Paul Currie: The Sticky Bivouac
Note: This review is from 2013
Like your comedy with meaning and message? Then best steer clear of Paul Currie, who serves an enjoyably daft series of unlinked absurd sketches for no other reason than he finds them funny.
His few elements of twisted stand-up channel Tony Law, to whom he bears some physical resemblance, and there are some of the more playful elements of Doctor Brown in his engagement with the audience; especially the opening business with a tiny plastic hand.
After that, Currie emerges on to the stage, in stylish three-piece suit, that’s just a couple of sizes too small. There’s an elegance, too, to the stage design, an old-fashioned valve wireless and wind-up gramophone give the appearance of a post-Edwardian drawing room. They had to make their own entertainment then, but nothing like this.

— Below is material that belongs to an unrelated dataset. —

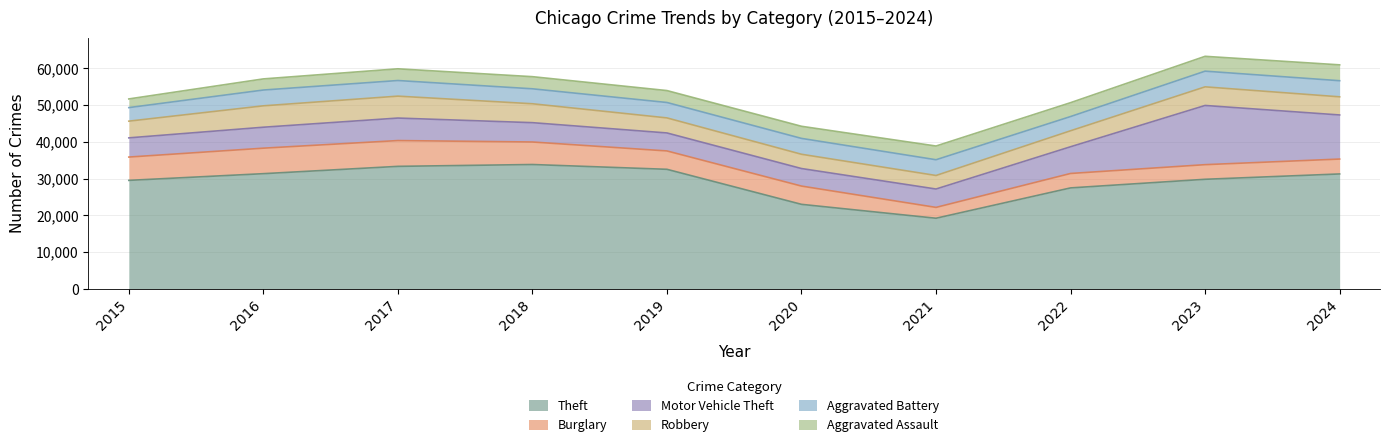

What is the total value across all series at 2021?

38839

Currie’s hour is a barrage of non-sequitur set pieces incorporating, mime, props, puppetry, poetry, interaction and sporadic stand-up. It can be a bit noisy, both in actual volume and in the tone, with lots of random ideas scrambling for space.
Sometimes it works brilliantly. The mime to A-ha’s Take On Me is like a weird puppet version of the Bohemian Rhapsody scene from Wayne’s Word; the introductory speech to Hart to Hart hilarious for the control Currie must conjure to hold his pose. In fact, Currie’s commitment to the weirdness is faultless – like a proper maniac – and the show is never less than skillfully crafted and intensely performed.
But other scenes outstay their welcome – I’m looking at you, the guy from the Cash Republic (next to the Czech one, geddit?). Currie likes to test the audience a bit, in the hope that a laugh will come to puncture the awkwardness. Sometimes it does.
I was slightly spoiled by this show for having seen John Kearns’s excellent offering Sight Gags For Perverts first. For Kearns has put personal heart and context to his award-nominated odd pieces; while Currie’s hour is unapologetically just one weird scene after another – and the difference is marked.
The Sticky Bivouac does, indeed, go through its sticky patches, but there are also moments of brilliantly funny madness in the mix. But if you do go, ignore the ushers’ pleas to sit in the front row unless you’re really prepared to be consumed in the messy childishness.